Required work
Transcribe all the entries word for word, omitting any pictures they contain.
____ The data
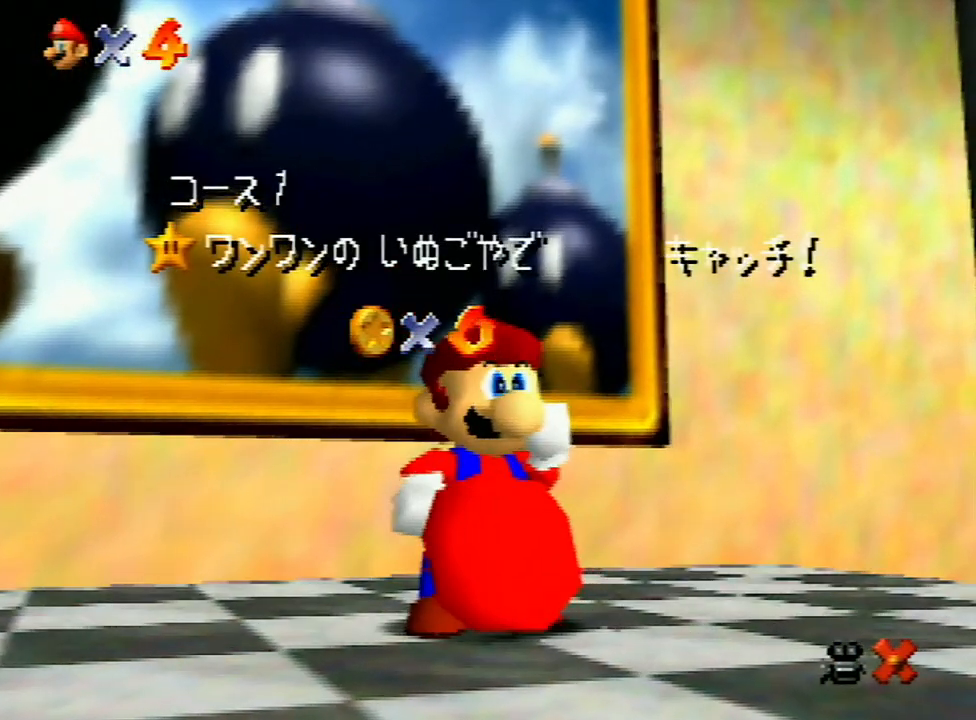
{"buttons": [], "left_stick": "center", "events": [[67, "A", "down"], [200, "A", "up"]]}
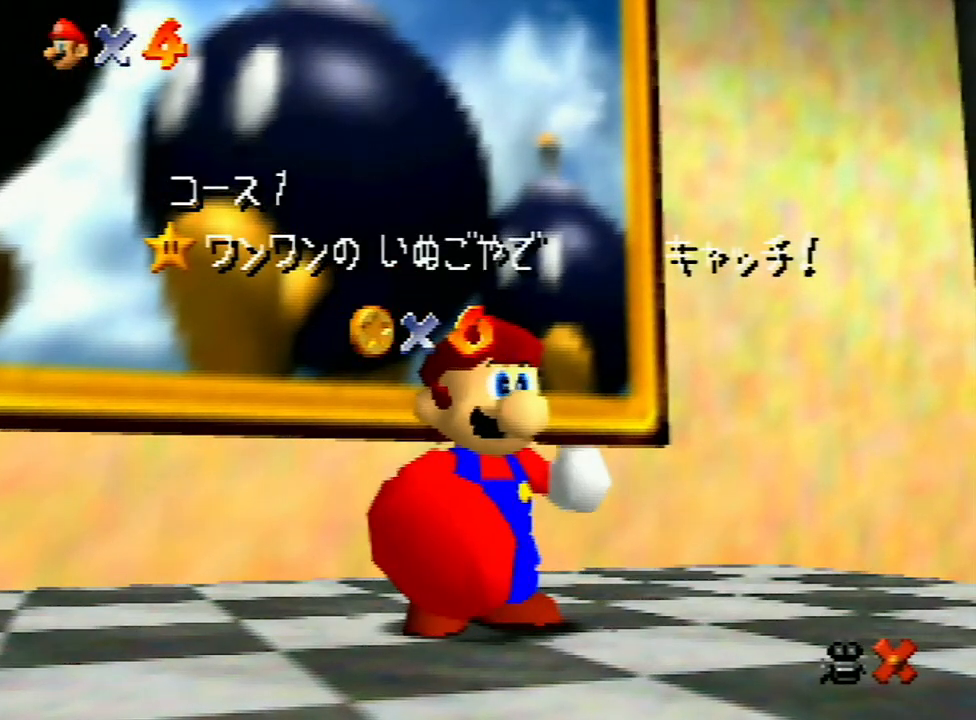
{"buttons": [], "left_stick": "center", "events": []}
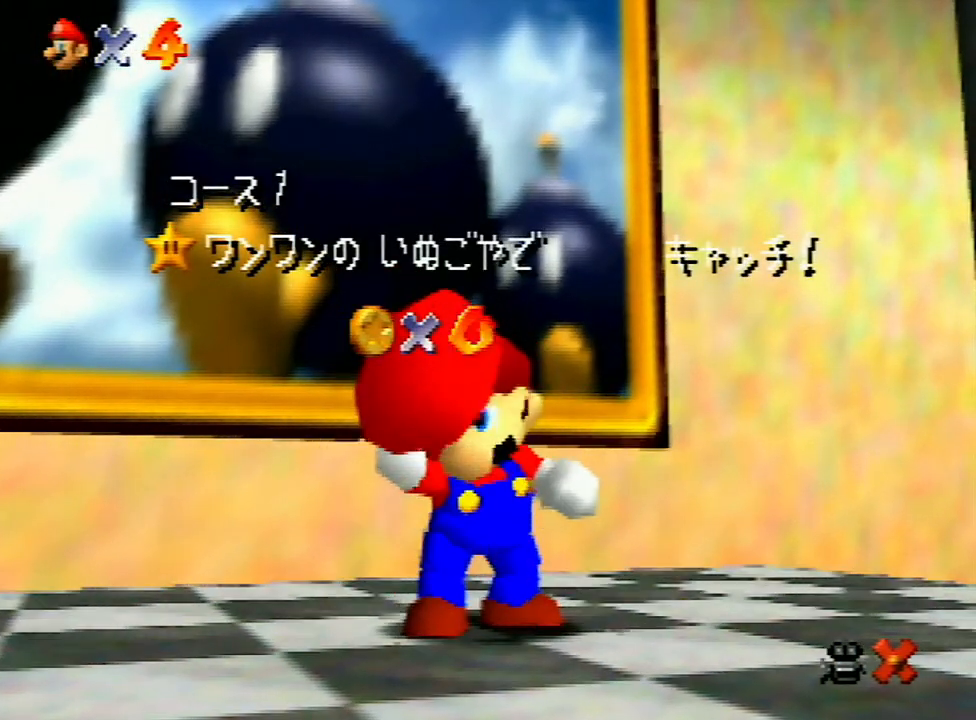
{"buttons": [], "left_stick": "center", "events": []}
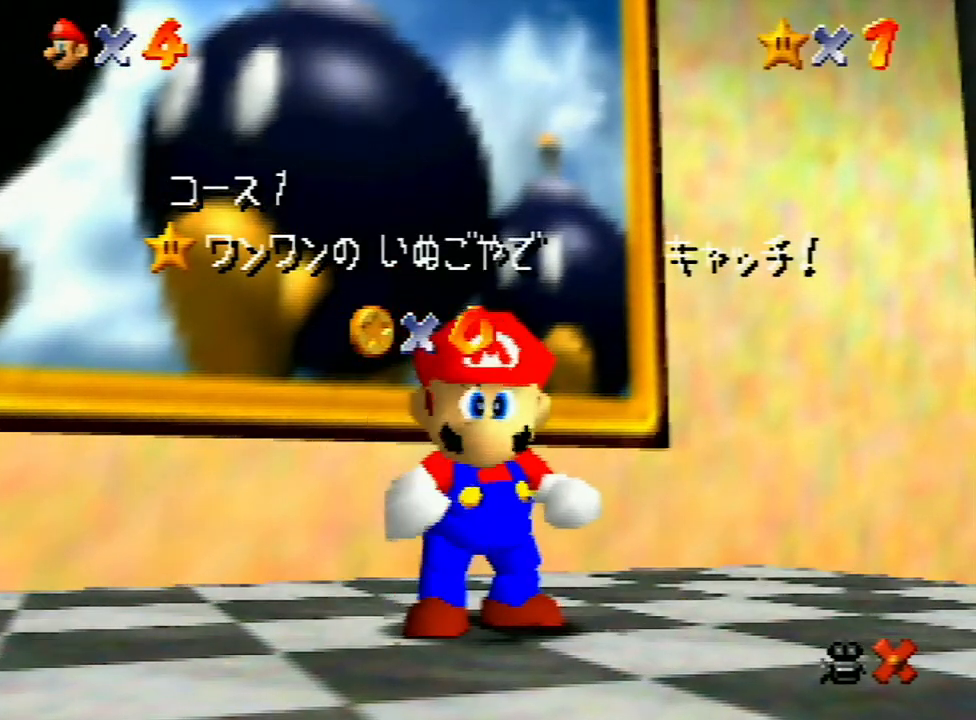
{"buttons": [], "left_stick": "down", "events": [[367, "left_stick", "down"]]}
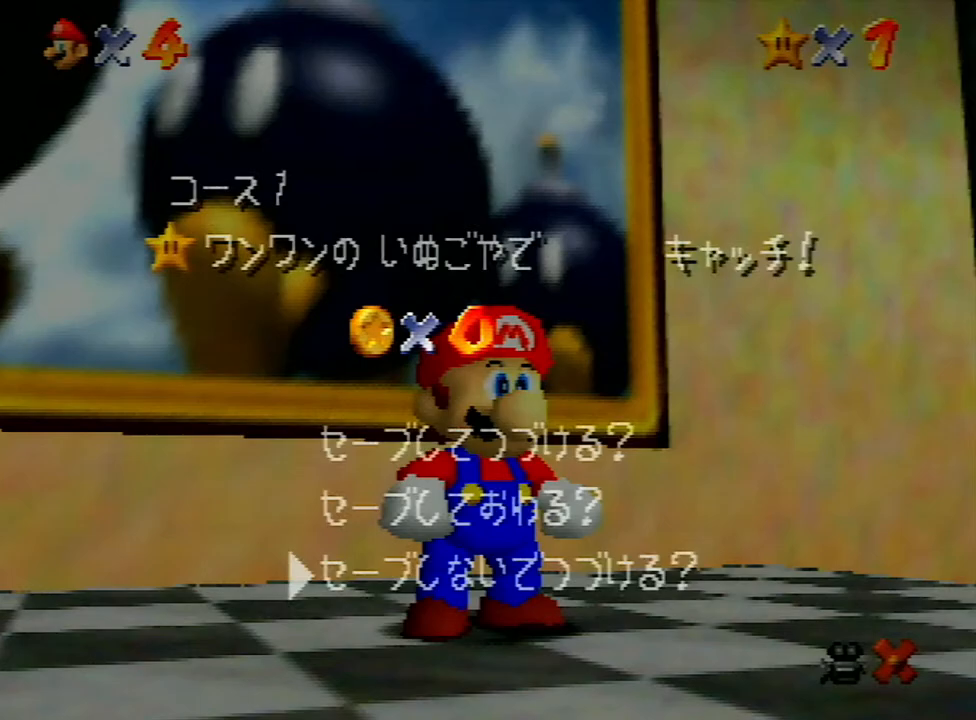
{"buttons": ["A"], "left_stick": "down-right", "events": [[100, "left_stick", "center"], [133, "A", "down"], [200, "left_stick", "down-right"], [267, "A", "up"], [300, "A", "down"], [367, "A", "up"], [400, "A", "down"], [433, "B", "down"], [467, "A", "up"], [467, "B", "up"], [500, "A", "down"]]}
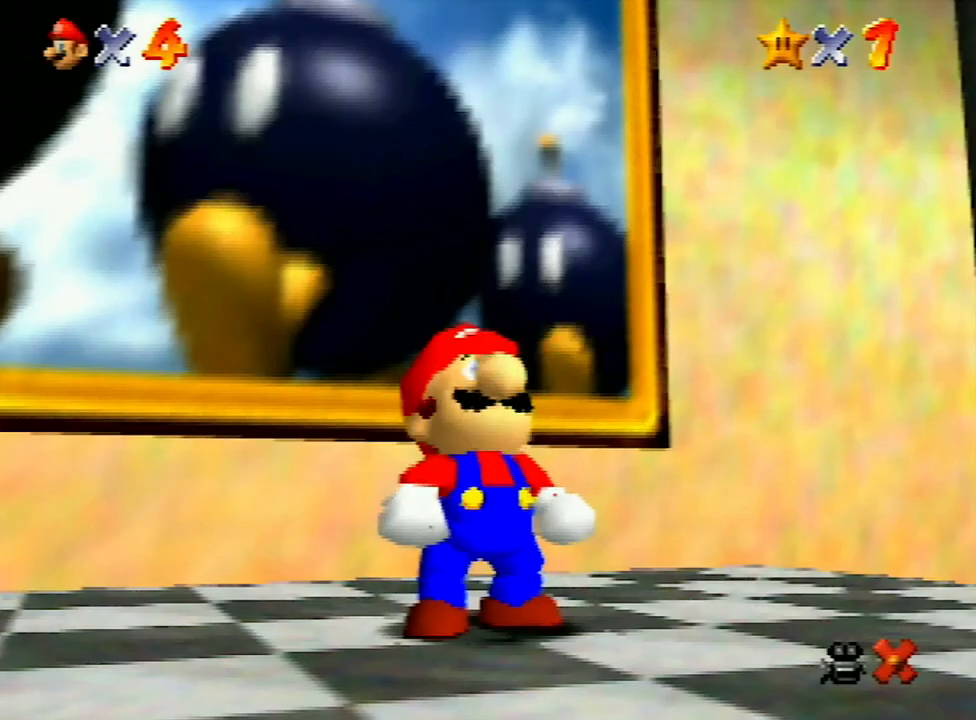
{"buttons": [], "left_stick": "down-right", "events": [[33, "B", "down"], [67, "B", "up"], [100, "A", "up"], [200, "A", "down"], [267, "A", "up"], [333, "A", "down"], [333, "B", "down"], [367, "B", "up"], [400, "A", "up"], [433, "A", "down"], [500, "A", "up"]]}
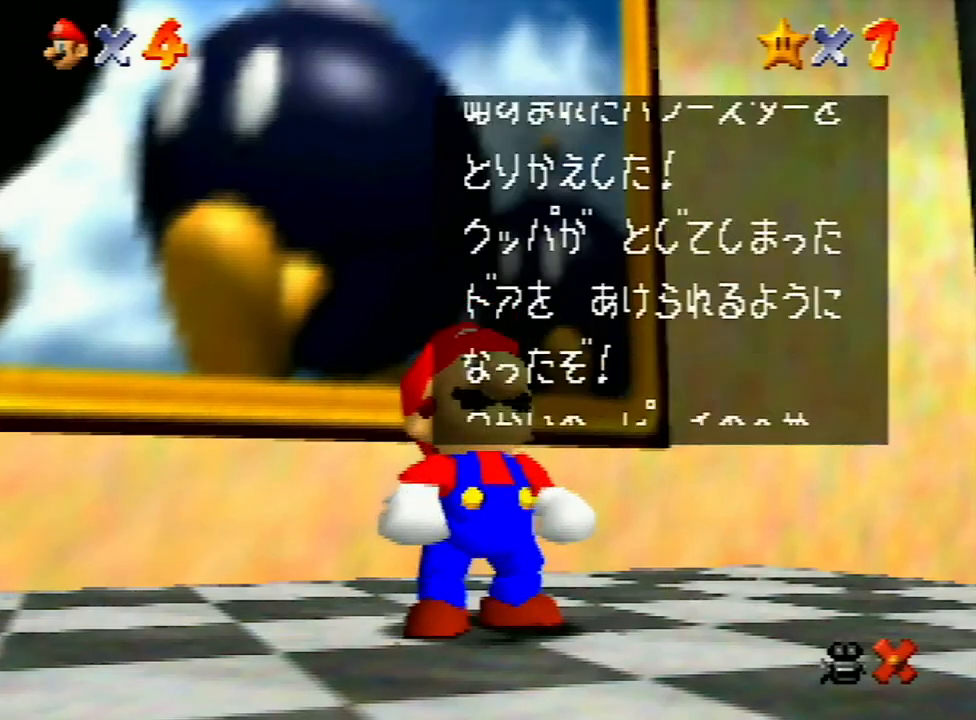
{"buttons": [], "left_stick": "down-right", "events": [[33, "A", "down"], [67, "B", "down"], [100, "A", "up"], [100, "B", "up"], [200, "A", "down"], [200, "B", "down"], [300, "A", "up"], [300, "B", "up"], [333, "A", "down"], [333, "B", "down"], [367, "A", "up"], [367, "B", "up"], [433, "A", "down"], [433, "B", "down"], [467, "B", "up"], [500, "A", "up"]]}
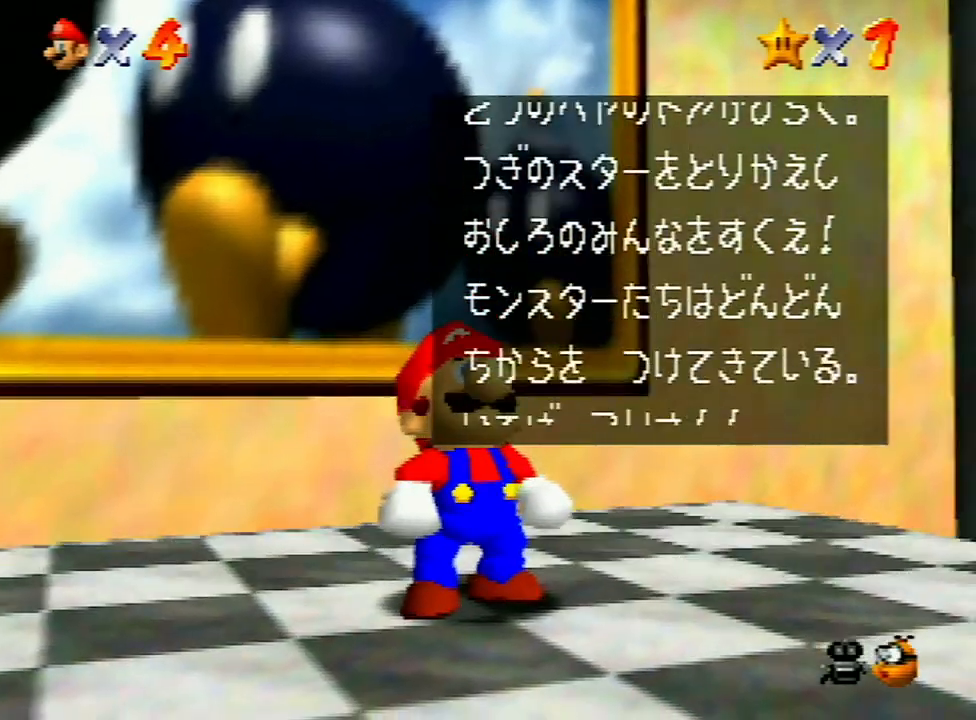
{"buttons": [], "left_stick": "down-right", "events": [[67, "A", "down"], [100, "B", "down"], [133, "A", "up"], [133, "B", "up"], [233, "A", "down"], [233, "B", "down"], [267, "A", "up"], [267, "B", "up"], [300, "A", "down"], [333, "B", "down"], [367, "B", "up"], [400, "A", "up"]]}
________
Answer area
{"buttons": [], "left_stick": "center", "events": [[67, "A", "down"], [200, "A", "up"]]}
{"buttons": [], "left_stick": "center", "events": []}
{"buttons": [], "left_stick": "center", "events": []}
{"buttons": [], "left_stick": "down", "events": [[367, "left_stick", "down"]]}
{"buttons": ["A"], "left_stick": "down-right", "events": [[100, "left_stick", "center"], [133, "A", "down"], [200, "left_stick", "down-right"], [267, "A", "up"], [300, "A", "down"], [367, "A", "up"], [400, "A", "down"], [433, "B", "down"], [467, "A", "up"], [467, "B", "up"], [500, "A", "down"]]}
{"buttons": [], "left_stick": "down-right", "events": [[33, "B", "down"], [67, "B", "up"], [100, "A", "up"], [200, "A", "down"], [267, "A", "up"], [333, "A", "down"], [333, "B", "down"], [367, "B", "up"], [400, "A", "up"], [433, "A", "down"], [500, "A", "up"]]}
{"buttons": [], "left_stick": "down-right", "events": [[33, "A", "down"], [67, "B", "down"], [100, "A", "up"], [100, "B", "up"], [200, "A", "down"], [200, "B", "down"], [300, "A", "up"], [300, "B", "up"], [333, "A", "down"], [333, "B", "down"], [367, "A", "up"], [367, "B", "up"], [433, "A", "down"], [433, "B", "down"], [467, "B", "up"], [500, "A", "up"]]}
{"buttons": [], "left_stick": "down-right", "events": [[67, "A", "down"], [100, "B", "down"], [133, "A", "up"], [133, "B", "up"], [233, "A", "down"], [233, "B", "down"], [267, "A", "up"], [267, "B", "up"], [300, "A", "down"], [333, "B", "down"], [367, "B", "up"], [400, "A", "up"]]}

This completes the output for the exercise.